EXERCISE ->
What do the entries below say? Restate them word for word.

Stored items:
++++++++
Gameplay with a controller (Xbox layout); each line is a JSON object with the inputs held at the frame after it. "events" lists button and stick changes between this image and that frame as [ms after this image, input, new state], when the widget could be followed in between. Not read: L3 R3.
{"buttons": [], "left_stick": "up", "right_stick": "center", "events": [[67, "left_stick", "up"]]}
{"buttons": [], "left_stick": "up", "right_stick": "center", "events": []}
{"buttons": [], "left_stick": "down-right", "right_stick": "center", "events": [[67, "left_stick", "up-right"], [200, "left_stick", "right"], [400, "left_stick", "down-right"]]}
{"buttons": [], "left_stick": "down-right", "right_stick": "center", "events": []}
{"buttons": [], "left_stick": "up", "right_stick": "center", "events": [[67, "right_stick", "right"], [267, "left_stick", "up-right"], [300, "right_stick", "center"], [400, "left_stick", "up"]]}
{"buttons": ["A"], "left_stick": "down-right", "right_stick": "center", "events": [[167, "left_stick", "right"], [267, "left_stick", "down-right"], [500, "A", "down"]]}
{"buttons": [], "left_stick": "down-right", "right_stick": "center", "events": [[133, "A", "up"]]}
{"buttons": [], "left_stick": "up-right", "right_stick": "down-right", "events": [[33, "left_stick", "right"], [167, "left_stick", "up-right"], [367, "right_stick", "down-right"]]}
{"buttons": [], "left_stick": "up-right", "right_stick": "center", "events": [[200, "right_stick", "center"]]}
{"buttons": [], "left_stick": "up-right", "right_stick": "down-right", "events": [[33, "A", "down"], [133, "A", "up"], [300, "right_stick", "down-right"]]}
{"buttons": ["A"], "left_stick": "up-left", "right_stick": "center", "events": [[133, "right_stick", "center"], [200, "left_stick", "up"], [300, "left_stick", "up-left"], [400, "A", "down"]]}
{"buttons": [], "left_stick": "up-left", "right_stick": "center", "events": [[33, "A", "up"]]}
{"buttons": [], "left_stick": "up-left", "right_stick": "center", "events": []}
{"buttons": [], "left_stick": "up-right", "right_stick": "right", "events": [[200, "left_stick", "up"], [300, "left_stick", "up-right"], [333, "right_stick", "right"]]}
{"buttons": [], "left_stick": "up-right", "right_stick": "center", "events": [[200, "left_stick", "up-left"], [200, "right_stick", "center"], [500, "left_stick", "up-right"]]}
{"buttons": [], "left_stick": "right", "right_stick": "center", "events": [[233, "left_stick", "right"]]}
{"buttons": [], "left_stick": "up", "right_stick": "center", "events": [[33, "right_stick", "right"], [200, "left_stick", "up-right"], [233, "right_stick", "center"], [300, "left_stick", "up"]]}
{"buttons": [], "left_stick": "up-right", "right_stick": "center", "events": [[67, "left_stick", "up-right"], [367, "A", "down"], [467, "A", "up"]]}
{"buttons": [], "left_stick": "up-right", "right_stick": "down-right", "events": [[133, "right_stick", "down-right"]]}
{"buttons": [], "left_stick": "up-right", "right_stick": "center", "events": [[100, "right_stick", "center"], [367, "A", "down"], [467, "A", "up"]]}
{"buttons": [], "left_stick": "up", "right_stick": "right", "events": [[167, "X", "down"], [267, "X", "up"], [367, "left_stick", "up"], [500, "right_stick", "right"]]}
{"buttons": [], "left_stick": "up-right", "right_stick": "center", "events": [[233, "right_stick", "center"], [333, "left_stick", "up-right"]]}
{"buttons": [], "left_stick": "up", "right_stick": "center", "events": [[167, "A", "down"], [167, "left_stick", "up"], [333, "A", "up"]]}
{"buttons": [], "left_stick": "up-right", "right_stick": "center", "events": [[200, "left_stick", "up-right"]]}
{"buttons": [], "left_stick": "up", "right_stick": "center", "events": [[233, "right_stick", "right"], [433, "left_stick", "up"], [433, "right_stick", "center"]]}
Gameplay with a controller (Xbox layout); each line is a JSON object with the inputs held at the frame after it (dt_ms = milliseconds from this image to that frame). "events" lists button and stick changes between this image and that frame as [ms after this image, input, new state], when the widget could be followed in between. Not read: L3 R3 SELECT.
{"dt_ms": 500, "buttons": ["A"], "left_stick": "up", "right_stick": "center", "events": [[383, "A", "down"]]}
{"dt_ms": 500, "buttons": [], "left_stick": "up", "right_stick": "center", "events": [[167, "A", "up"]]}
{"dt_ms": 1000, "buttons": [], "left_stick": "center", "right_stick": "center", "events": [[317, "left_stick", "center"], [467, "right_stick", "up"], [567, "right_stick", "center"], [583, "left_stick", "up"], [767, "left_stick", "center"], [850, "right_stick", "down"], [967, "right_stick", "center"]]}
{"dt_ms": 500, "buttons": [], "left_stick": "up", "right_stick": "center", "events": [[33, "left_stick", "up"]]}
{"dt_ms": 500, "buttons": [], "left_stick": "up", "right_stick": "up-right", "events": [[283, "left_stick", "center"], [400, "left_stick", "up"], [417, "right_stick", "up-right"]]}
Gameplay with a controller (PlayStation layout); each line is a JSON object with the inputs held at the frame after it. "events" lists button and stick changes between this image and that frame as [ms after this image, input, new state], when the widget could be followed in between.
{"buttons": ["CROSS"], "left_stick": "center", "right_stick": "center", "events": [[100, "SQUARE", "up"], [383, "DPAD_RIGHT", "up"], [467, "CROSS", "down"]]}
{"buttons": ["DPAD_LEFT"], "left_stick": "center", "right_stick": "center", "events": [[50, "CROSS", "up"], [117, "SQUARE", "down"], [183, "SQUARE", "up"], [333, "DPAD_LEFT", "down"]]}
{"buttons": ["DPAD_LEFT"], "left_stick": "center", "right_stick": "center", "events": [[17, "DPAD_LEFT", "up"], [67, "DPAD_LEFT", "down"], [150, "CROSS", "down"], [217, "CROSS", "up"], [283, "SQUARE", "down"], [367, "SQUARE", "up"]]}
++++++++
RESPONSE TO THIS TASK ->
Gameplay with a controller (Xbox layout); each line is a JSON object with the inputs held at the frame after it. "events" lists button and stick changes between this image and that frame as [ms after this image, input, new state], when the widget could be followed in between. Not read: L3 R3.
{"buttons": [], "left_stick": "up", "right_stick": "center", "events": [[67, "left_stick", "up"]]}
{"buttons": [], "left_stick": "up", "right_stick": "center", "events": []}
{"buttons": [], "left_stick": "down-right", "right_stick": "center", "events": [[67, "left_stick", "up-right"], [200, "left_stick", "right"], [400, "left_stick", "down-right"]]}
{"buttons": [], "left_stick": "down-right", "right_stick": "center", "events": []}
{"buttons": [], "left_stick": "up", "right_stick": "center", "events": [[67, "right_stick", "right"], [267, "left_stick", "up-right"], [300, "right_stick", "center"], [400, "left_stick", "up"]]}
{"buttons": ["A"], "left_stick": "down-right", "right_stick": "center", "events": [[167, "left_stick", "right"], [267, "left_stick", "down-right"], [500, "A", "down"]]}
{"buttons": [], "left_stick": "down-right", "right_stick": "center", "events": [[133, "A", "up"]]}
{"buttons": [], "left_stick": "up-right", "right_stick": "down-right", "events": [[33, "left_stick", "right"], [167, "left_stick", "up-right"], [367, "right_stick", "down-right"]]}
{"buttons": [], "left_stick": "up-right", "right_stick": "center", "events": [[200, "right_stick", "center"]]}
{"buttons": [], "left_stick": "up-right", "right_stick": "down-right", "events": [[33, "A", "down"], [133, "A", "up"], [300, "right_stick", "down-right"]]}
{"buttons": ["A"], "left_stick": "up-left", "right_stick": "center", "events": [[133, "right_stick", "center"], [200, "left_stick", "up"], [300, "left_stick", "up-left"], [400, "A", "down"]]}
{"buttons": [], "left_stick": "up-left", "right_stick": "center", "events": [[33, "A", "up"]]}
{"buttons": [], "left_stick": "up-left", "right_stick": "center", "events": []}
{"buttons": [], "left_stick": "up-right", "right_stick": "right", "events": [[200, "left_stick", "up"], [300, "left_stick", "up-right"], [333, "right_stick", "right"]]}
{"buttons": [], "left_stick": "up-right", "right_stick": "center", "events": [[200, "left_stick", "up-left"], [200, "right_stick", "center"], [500, "left_stick", "up-right"]]}
{"buttons": [], "left_stick": "right", "right_stick": "center", "events": [[233, "left_stick", "right"]]}
{"buttons": [], "left_stick": "up", "right_stick": "center", "events": [[33, "right_stick", "right"], [200, "left_stick", "up-right"], [233, "right_stick", "center"], [300, "left_stick", "up"]]}
{"buttons": [], "left_stick": "up-right", "right_stick": "center", "events": [[67, "left_stick", "up-right"], [367, "A", "down"], [467, "A", "up"]]}
{"buttons": [], "left_stick": "up-right", "right_stick": "down-right", "events": [[133, "right_stick", "down-right"]]}
{"buttons": [], "left_stick": "up-right", "right_stick": "center", "events": [[100, "right_stick", "center"], [367, "A", "down"], [467, "A", "up"]]}
{"buttons": [], "left_stick": "up", "right_stick": "right", "events": [[167, "X", "down"], [267, "X", "up"], [367, "left_stick", "up"], [500, "right_stick", "right"]]}
{"buttons": [], "left_stick": "up-right", "right_stick": "center", "events": [[233, "right_stick", "center"], [333, "left_stick", "up-right"]]}
{"buttons": [], "left_stick": "up", "right_stick": "center", "events": [[167, "A", "down"], [167, "left_stick", "up"], [333, "A", "up"]]}
{"buttons": [], "left_stick": "up-right", "right_stick": "center", "events": [[200, "left_stick", "up-right"]]}
{"buttons": [], "left_stick": "up", "right_stick": "center", "events": [[233, "right_stick", "right"], [433, "left_stick", "up"], [433, "right_stick", "center"]]}
Gameplay with a controller (Xbox layout); each line is a JSON object with the inputs held at the frame after it (dt_ms = milliseconds from this image to that frame). "events" lists button and stick changes between this image and that frame as [ms after this image, input, new state], when the widget could be followed in between. Not read: L3 R3 SELECT.
{"dt_ms": 500, "buttons": ["A"], "left_stick": "up", "right_stick": "center", "events": [[383, "A", "down"]]}
{"dt_ms": 500, "buttons": [], "left_stick": "up", "right_stick": "center", "events": [[167, "A", "up"]]}
{"dt_ms": 1000, "buttons": [], "left_stick": "center", "right_stick": "center", "events": [[317, "left_stick", "center"], [467, "right_stick", "up"], [567, "right_stick", "center"], [583, "left_stick", "up"], [767, "left_stick", "center"], [850, "right_stick", "down"], [967, "right_stick", "center"]]}
{"dt_ms": 500, "buttons": [], "left_stick": "up", "right_stick": "center", "events": [[33, "left_stick", "up"]]}
{"dt_ms": 500, "buttons": [], "left_stick": "up", "right_stick": "up-right", "events": [[283, "left_stick", "center"], [400, "left_stick", "up"], [417, "right_stick", "up-right"]]}
Gameplay with a controller (PlayStation layout); each line is a JSON object with the inputs held at the frame after it. "events" lists button and stick changes between this image and that frame as [ms after this image, input, new state], when the widget could be followed in between.
{"buttons": ["CROSS"], "left_stick": "center", "right_stick": "center", "events": [[100, "SQUARE", "up"], [383, "DPAD_RIGHT", "up"], [467, "CROSS", "down"]]}
{"buttons": ["DPAD_LEFT"], "left_stick": "center", "right_stick": "center", "events": [[50, "CROSS", "up"], [117, "SQUARE", "down"], [183, "SQUARE", "up"], [333, "DPAD_LEFT", "down"]]}
{"buttons": ["DPAD_LEFT"], "left_stick": "center", "right_stick": "center", "events": [[17, "DPAD_LEFT", "up"], [67, "DPAD_LEFT", "down"], [150, "CROSS", "down"], [217, "CROSS", "up"], [283, "SQUARE", "down"], [367, "SQUARE", "up"]]}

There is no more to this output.